═════ Task material

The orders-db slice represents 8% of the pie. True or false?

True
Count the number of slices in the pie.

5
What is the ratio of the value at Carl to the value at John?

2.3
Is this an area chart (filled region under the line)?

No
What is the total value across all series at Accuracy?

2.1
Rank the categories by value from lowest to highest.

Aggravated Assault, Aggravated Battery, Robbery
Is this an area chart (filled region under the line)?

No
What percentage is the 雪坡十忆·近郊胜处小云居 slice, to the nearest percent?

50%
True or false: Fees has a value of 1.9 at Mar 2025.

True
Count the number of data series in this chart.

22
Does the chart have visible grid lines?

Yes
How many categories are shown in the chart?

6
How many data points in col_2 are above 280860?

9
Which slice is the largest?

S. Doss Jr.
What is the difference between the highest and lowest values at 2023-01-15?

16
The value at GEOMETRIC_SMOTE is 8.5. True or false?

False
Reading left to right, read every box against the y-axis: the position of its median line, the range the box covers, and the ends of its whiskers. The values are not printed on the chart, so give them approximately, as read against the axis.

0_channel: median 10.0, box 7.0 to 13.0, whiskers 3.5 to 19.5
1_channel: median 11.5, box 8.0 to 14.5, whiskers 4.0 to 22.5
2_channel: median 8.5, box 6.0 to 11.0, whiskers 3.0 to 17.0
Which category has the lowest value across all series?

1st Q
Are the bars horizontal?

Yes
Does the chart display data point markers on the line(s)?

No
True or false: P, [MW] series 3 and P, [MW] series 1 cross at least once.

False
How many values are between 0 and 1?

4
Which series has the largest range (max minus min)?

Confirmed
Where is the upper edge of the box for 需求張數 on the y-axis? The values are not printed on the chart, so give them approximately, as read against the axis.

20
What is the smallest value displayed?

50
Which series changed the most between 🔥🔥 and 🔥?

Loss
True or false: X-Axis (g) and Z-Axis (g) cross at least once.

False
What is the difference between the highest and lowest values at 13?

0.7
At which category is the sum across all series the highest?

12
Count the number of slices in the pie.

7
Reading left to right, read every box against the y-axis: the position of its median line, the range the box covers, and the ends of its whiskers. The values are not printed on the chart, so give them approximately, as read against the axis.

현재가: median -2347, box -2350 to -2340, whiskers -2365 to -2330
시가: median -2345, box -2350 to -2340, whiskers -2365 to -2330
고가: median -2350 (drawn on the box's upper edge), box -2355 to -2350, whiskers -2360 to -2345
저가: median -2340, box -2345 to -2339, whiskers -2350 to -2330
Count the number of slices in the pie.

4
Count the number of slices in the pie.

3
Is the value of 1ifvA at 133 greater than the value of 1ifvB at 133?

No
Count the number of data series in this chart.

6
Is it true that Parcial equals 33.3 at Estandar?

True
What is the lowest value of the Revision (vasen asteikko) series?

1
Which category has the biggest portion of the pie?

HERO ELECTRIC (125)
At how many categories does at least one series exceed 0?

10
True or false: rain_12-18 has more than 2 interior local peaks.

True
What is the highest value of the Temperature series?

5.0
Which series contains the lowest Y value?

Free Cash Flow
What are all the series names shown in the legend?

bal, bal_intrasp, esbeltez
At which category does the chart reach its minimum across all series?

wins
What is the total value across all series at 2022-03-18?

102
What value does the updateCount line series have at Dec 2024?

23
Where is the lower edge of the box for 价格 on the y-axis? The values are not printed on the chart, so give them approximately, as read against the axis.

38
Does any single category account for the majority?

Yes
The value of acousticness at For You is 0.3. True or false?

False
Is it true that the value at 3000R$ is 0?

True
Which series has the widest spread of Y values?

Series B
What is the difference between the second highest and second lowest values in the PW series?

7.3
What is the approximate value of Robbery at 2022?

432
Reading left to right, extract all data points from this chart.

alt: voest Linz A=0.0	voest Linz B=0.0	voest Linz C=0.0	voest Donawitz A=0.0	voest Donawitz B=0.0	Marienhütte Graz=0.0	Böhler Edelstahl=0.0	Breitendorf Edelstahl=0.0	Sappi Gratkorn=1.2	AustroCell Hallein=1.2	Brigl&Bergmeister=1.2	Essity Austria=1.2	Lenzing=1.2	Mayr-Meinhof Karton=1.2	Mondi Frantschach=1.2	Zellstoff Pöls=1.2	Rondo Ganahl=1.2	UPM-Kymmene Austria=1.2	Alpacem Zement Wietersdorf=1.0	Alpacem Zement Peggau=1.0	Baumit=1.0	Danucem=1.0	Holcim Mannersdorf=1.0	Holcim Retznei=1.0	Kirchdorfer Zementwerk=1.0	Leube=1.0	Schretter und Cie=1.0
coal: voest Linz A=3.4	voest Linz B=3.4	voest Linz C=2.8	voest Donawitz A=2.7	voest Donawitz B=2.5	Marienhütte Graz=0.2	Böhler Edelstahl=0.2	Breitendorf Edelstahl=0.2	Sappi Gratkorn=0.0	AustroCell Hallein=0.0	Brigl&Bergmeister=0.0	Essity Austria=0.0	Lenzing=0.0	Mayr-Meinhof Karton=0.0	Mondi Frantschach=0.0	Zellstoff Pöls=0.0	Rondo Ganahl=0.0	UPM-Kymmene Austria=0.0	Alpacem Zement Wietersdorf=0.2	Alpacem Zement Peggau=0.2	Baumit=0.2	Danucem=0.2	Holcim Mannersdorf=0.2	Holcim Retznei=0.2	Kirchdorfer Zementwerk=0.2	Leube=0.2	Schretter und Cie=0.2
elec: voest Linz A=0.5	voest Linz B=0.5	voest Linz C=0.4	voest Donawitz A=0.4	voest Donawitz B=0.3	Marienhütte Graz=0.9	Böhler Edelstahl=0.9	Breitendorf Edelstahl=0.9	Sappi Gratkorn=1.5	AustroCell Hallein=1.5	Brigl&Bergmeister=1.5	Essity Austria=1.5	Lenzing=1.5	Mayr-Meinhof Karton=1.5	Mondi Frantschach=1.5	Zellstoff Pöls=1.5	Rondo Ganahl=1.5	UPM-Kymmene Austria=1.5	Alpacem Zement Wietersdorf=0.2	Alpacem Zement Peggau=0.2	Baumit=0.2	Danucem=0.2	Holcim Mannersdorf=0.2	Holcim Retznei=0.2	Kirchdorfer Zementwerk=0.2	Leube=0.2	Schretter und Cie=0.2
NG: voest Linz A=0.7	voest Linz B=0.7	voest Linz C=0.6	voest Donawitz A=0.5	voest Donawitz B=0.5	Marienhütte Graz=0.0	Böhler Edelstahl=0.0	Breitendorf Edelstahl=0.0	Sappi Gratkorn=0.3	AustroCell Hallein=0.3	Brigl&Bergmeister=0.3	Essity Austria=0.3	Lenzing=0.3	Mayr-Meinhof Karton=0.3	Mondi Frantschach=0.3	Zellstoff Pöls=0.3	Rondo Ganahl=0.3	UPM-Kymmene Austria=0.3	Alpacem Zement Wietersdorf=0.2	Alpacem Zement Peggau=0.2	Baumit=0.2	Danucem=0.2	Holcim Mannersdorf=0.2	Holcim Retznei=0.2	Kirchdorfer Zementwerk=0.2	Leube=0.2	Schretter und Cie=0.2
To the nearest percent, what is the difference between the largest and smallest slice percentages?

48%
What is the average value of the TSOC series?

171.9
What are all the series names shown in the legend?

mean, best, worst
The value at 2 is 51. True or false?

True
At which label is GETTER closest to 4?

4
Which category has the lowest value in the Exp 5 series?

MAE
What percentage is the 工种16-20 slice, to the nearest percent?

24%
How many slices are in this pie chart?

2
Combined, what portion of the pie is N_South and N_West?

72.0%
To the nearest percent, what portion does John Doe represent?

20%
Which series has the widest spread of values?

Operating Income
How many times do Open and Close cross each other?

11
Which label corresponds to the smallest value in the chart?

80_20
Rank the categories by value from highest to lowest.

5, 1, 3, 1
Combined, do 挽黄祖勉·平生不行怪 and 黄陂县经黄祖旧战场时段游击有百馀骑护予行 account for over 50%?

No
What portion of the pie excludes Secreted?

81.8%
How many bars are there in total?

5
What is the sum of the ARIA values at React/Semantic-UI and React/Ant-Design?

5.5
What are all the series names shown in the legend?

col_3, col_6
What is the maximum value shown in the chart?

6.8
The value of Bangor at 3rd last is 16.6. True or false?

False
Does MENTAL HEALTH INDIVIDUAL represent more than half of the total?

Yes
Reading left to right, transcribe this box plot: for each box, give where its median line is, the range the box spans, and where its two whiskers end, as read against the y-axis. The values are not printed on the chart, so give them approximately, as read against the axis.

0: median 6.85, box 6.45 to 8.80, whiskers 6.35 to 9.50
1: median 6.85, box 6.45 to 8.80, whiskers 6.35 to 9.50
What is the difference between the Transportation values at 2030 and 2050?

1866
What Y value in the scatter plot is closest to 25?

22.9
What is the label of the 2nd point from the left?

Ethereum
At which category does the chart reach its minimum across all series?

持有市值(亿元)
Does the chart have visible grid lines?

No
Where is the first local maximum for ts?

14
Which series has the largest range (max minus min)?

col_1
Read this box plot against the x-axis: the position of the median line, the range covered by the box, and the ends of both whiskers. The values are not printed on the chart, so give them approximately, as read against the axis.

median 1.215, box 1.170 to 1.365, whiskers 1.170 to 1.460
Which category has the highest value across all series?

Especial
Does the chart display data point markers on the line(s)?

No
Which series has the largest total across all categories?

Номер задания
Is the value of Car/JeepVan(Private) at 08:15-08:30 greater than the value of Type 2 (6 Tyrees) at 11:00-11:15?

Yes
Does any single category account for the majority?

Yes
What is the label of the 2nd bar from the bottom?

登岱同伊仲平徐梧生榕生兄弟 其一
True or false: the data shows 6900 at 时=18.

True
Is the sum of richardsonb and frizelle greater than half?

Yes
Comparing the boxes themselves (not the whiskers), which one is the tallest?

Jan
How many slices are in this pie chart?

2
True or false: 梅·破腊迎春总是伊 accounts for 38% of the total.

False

══════════

Activity =>
Substitute "largest" for "maximum" in the listing lines starting at the line containing "col_3, col_6" and ending at the line containing "Does MENTAL HEALTH", and return only those lines with everything else unchanged.

Result below =>
col_3, col_6
What is the largest value shown in the chart?

6.8
The value of Bangor at 3rd last is 16.6. True or false?

False
Does MENTAL HEALTH INDIVIDUAL represent more than half of the total?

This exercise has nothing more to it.